Oil prices sank to a five-month low below $44 a barrel in New York last week on concern that the cuts by OPEC and 11 partners, including Russia, aren’t clearing the glut and that more supply is coming from U.S. shale drillers. While OPEC has signaled it will probably extend the cutbacks into the second half, the increased production outlook for competitors may fuel speculation their strategy has backfired.
“U.S. oil and gas companies have already stepped up activities in 2017 as they start to increase their spending amid a recovery in oil prices,” OPEC’s Vienna-based research department said in the report. “In addition to the growth in the U.S., higher oil production is expected in Canada and Brazil.”
The report echoed comments from officials such as Saudi Arabian Energy Minister Khalid Al-Falih and his Russian counterpart Alexander Novak that prolonged action will likely be required when ministers gather on May 25.
“Continued rebalancing in the oil market by year-end will require the collective efforts of all oil producers to increase market stability,” it said.
The organization raised its outlook for U.S. production growth by 285,000 barrels a day to 820,000 a day. The number of drilling rigs operating in the country has more than doubled since May, data from Baker Hughes Inc. shows, as shale explorers emerge from a two-year rout buoyed by the initial price gains after OPEC announced its plan.
When OPEC introduced its 2017 forecast for non-OPEC supply last July, it had projected a contraction of 100,000 barrels a day.

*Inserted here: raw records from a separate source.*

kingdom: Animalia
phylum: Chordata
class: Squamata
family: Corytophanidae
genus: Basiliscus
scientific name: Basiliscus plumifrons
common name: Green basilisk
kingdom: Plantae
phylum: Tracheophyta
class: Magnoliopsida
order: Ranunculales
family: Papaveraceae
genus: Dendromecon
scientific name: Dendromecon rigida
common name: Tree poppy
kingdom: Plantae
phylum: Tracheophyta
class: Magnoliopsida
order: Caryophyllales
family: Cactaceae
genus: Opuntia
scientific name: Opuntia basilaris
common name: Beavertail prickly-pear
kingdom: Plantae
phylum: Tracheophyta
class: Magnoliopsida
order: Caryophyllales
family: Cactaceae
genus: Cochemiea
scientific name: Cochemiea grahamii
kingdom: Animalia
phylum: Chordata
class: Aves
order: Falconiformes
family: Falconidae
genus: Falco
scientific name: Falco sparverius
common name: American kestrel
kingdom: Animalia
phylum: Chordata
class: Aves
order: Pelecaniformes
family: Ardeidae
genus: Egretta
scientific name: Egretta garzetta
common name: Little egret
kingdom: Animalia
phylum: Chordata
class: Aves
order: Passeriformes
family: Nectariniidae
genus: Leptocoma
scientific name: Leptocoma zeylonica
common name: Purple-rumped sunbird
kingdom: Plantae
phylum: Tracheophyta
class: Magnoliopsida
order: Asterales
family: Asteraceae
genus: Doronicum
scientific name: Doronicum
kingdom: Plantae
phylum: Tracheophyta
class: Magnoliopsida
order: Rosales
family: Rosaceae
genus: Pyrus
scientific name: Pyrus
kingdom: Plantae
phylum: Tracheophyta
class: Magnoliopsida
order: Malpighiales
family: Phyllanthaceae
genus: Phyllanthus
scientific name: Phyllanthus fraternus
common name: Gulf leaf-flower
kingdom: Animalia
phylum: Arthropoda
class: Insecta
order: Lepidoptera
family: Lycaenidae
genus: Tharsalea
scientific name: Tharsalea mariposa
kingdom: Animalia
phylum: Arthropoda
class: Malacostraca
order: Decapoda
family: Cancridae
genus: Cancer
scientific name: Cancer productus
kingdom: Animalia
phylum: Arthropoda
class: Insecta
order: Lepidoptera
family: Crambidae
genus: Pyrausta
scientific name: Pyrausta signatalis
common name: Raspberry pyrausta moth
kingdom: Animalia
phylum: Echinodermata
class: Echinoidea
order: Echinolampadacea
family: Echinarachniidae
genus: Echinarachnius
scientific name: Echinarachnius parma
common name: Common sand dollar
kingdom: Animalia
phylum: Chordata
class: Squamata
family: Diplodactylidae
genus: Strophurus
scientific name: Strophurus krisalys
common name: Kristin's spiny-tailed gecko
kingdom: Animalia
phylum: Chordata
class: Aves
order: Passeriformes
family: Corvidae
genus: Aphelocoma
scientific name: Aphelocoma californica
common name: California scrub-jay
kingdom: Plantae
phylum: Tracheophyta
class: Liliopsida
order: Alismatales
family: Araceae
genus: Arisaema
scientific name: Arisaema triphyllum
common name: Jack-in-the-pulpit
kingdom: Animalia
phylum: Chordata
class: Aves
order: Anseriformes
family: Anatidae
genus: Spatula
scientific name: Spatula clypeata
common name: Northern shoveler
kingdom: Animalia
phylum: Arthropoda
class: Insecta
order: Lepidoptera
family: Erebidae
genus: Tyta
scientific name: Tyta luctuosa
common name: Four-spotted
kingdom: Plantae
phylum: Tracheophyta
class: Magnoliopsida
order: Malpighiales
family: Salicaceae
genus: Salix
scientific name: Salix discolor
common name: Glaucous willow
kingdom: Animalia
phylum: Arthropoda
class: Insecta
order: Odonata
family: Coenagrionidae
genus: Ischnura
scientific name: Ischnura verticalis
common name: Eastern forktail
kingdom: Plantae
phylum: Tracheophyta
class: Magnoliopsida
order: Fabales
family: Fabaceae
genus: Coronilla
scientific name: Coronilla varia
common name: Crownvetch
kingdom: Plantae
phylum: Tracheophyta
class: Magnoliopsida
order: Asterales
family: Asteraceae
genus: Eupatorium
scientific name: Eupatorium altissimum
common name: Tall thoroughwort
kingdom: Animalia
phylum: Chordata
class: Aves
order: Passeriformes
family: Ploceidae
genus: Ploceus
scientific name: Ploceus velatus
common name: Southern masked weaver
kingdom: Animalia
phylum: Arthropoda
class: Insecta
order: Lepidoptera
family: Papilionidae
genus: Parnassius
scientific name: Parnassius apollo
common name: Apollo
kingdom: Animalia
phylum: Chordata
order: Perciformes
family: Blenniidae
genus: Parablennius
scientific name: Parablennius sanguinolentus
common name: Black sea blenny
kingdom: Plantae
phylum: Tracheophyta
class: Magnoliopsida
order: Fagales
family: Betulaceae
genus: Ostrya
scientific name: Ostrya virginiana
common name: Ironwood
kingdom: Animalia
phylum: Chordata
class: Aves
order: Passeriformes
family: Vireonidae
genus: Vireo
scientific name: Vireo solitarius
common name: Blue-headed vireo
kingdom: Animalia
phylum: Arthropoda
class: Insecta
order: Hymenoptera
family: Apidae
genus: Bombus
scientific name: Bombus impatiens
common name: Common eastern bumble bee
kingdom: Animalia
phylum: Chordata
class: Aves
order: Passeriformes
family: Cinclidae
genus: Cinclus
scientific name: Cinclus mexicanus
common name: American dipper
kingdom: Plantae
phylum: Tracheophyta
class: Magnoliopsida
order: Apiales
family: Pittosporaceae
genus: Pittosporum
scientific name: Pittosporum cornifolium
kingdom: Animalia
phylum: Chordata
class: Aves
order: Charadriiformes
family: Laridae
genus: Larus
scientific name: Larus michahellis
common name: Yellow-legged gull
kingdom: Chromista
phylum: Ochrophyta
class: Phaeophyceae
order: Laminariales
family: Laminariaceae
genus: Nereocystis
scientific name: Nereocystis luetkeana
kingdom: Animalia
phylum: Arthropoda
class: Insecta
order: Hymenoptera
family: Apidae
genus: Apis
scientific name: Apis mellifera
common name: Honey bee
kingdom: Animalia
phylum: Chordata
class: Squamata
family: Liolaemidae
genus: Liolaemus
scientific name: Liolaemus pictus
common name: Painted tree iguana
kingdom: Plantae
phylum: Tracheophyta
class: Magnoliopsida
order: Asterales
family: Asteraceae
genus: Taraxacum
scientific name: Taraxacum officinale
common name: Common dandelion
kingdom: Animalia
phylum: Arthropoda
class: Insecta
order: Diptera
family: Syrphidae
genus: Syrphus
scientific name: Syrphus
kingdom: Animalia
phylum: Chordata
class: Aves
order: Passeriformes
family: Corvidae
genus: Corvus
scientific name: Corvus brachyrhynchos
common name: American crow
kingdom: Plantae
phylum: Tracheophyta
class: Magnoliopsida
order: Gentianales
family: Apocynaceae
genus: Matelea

The report indicated that OPEC’s objective to reduce inventories to their five-year average remains some way off. While it noted that surplus oil held at sea diminished, stockpiles in the most industrialized nations increased from the fourth quarter by 31 million barrels to just over 3 billion. That’s 276 million above the five-year norm.
OPEC members are still sticking with their pledge to reduce output, the report showed. Production from all 13 members slipped by 18,200 barrels a day to 31.73 million last month, with Saudi Arabia continuing to pump below its official target.